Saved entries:
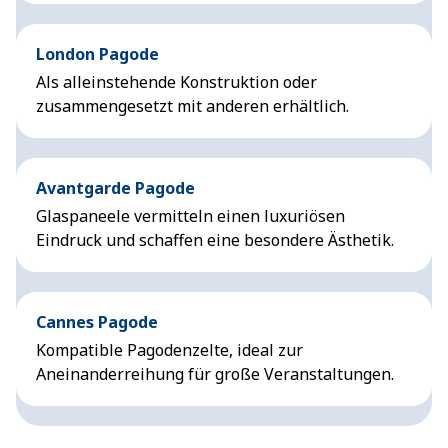
London Pagode
Als alleinstehende Konstruktion oder
zusammengesetzt mit anderen erhältlich.
Avantgarde Pagode
Glaspaneele vermitteln einen luxuriösen
Eindruck und schaffen eine besondere Ästhetik.
Cannes Pagode
Kompatible Pagodenzelte, ideal zur
Aneinanderreihung für große Veranstaltungen.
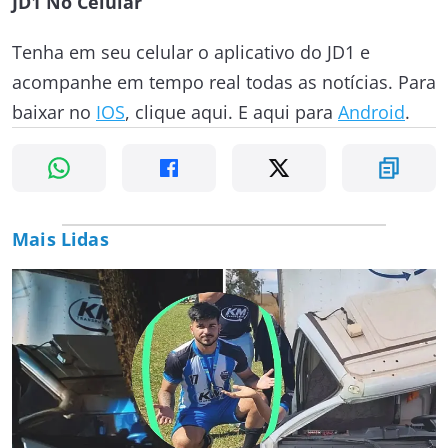
JD1 No Celular
Tenha em seu celular o aplicativo do JD1 e
acompanhe em tempo real todas as notícias. Para
baixar no
IOS
, clique aqui. E aqui para
Android
.
Mais Lidas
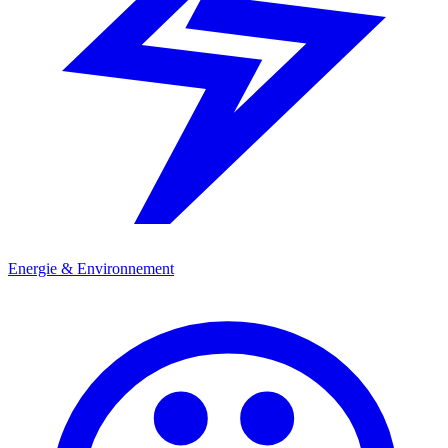
Energie & Environnement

=== Work item ===
Could you copy out every line of text from the listing above, word for word, and leave out the pictures?

=== Result of this exercise ===
London Pagode
Als alleinstehende Konstruktion oder
zusammengesetzt mit anderen erhältlich.
Avantgarde Pagode
Glaspaneele vermitteln einen luxuriösen
Eindruck und schaffen eine besondere Ästhetik.
Cannes Pagode
Kompatible Pagodenzelte, ideal zur
Aneinanderreihung für große Veranstaltungen.
JD1 No Celular
Tenha em seu celular o aplicativo do JD1 e
acompanhe em tempo real todas as notícias. Para
baixar no
IOS
, clique aqui. E aqui para
Android
.
Mais Lidas
Energie & Environnement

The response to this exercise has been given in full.